Il mondo sotterraneo di Verzino, tra insediamenti rupestri e Grave

C’è un mondo sotterraneo a Verzino, in provincia di Crotone. Qui tra la valle del Marchesato e l’alta Sila, si trova un insediamento rupestre abitato da civiltà preistoriche, paleolitica prima e neolitica poi che, resistendo da millenni, è fatto di grotte alte fino quattro metri e larghe fino a sette metri.

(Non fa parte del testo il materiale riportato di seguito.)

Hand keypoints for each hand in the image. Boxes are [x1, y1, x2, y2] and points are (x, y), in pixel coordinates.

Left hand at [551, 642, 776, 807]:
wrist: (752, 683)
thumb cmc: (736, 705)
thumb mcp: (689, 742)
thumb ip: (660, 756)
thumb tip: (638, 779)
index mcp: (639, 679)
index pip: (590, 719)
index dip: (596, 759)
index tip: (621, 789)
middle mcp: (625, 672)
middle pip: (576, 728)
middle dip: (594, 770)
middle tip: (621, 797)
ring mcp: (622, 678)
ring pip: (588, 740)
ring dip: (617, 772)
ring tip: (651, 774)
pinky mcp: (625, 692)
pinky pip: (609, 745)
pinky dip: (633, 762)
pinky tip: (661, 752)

Una sorta di agglomerato urbano che sarebbe stato costruito dallo stesso popolo, in tutto il bacino del Mediterraneo, come dimostrano le analogie degli insediamenti di Matera, Casabona, Massafra, Petilia e Zungri. C’è stata un’unica civiltà preistorica che per libera scelta ha deciso di utilizzare insediamenti ipogei come abitazione.

E qui, nella provincia di Crotone, gli studiosi sono riusciti a differenziare le diverse tipologie di habitat rupestre calabrese. Così da elencare diversi modelli di villaggi: si parte con i grandi casali rupestri di Casabona, Verzino, Caccuri e Zungri, per poi passare ai piccoli nuclei insediativi composti da poche unità come Melissa e Rocca di Neto, fino alle dimore rupestri isolate, assimilabili all’insediamento sparso, come l’abitazione di Belvedere Spinello.

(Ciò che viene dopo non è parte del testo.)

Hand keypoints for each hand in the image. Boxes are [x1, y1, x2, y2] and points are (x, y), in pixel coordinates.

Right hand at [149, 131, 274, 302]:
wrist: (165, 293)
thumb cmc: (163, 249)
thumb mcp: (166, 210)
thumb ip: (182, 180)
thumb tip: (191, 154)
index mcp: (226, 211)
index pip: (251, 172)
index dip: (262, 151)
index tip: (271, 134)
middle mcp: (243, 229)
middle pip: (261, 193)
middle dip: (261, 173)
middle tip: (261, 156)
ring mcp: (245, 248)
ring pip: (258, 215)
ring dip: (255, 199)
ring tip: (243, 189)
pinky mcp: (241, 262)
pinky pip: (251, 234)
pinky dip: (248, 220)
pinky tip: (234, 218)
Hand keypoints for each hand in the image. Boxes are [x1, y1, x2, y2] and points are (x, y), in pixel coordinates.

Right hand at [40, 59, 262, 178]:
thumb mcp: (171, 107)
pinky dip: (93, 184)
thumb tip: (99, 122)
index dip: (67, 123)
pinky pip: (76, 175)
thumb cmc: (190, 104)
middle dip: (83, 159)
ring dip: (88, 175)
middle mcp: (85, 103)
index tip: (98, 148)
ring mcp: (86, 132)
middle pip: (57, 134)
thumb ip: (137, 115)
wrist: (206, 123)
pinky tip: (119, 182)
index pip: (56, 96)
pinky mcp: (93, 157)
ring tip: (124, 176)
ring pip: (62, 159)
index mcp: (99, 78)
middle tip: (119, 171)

Questi insediamenti, realizzati nella preistoria delle popolazioni autoctone, sono stati poi utilizzati intorno al 700 dopo Cristo, dai monaci basiliani. A seguito dell’editto dell’imperatore Leone III l’Isaurico, con il quale è stata abolita l’iconoclastia, i monaci di religione cattolica hanno utilizzato le grotte per nascondersi dalle persecuzioni. È probabile che un gruppo sia rimasto nella zona dove ha iniziato a coltivare la terra, introducendo nuove piante.

Con il passare del tempo le grotte sono diventate le abitazioni delle fasce più povere della popolazione. Le classi sociali meno abbienti, non potendosi permettere normali abitazioni, hanno iniziato a colonizzare le grotte rupestri, adibendole all’uso dell’epoca. Sulle pareti gli studiosi hanno infatti trovato fori che sono forse serviti per posizionare pali sui quali erano state messe delle mensole.

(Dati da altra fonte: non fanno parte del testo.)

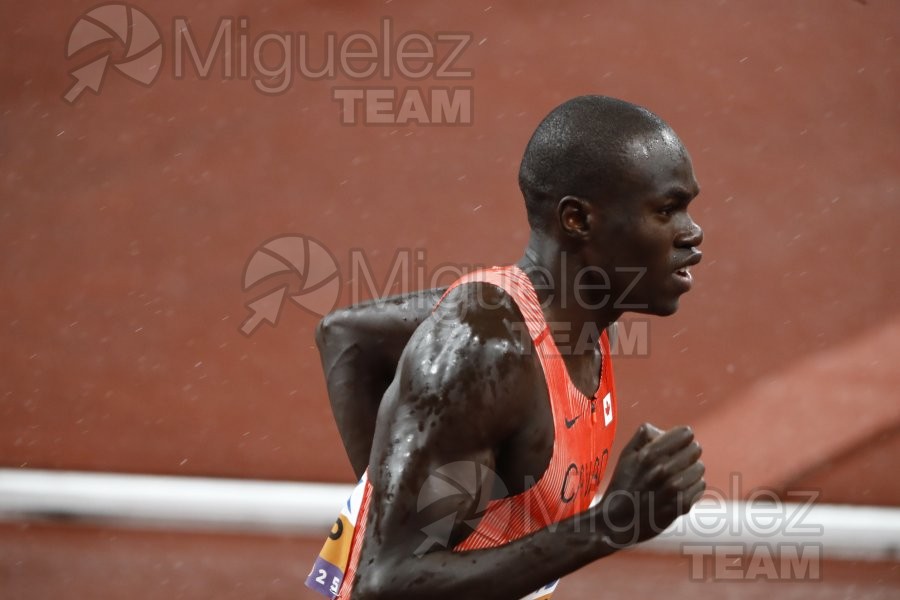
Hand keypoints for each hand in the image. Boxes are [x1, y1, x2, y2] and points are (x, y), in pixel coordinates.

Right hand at [592, 423, 704, 547]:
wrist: (617, 521)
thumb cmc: (622, 485)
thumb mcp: (626, 455)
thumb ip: (643, 435)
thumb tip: (663, 430)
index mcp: (649, 454)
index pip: (686, 434)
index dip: (682, 437)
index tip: (677, 444)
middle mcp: (663, 470)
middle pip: (696, 449)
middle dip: (687, 453)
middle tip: (677, 461)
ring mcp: (674, 489)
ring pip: (700, 468)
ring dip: (691, 470)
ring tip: (678, 477)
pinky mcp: (681, 505)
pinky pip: (700, 486)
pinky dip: (693, 487)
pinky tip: (680, 491)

Oggi, questi insediamenti continuano a essere oggetto di studio da parte degli scienziati, come testimonia la  campagna esplorativa durata mesi e condotta da gruppi speleologici calabresi, pugliesi e siciliani. La ricerca ha reso possibile il congiungimento delle tre grotte di Verzino. Si parla dunque di oltre 5000 metri topografati che permettono non solo di conoscere e far conoscere il Complesso Le Grave, ma soprattutto lo rendono il complesso di grotte più lunghe del Meridione e la seconda più lunga d’Italia.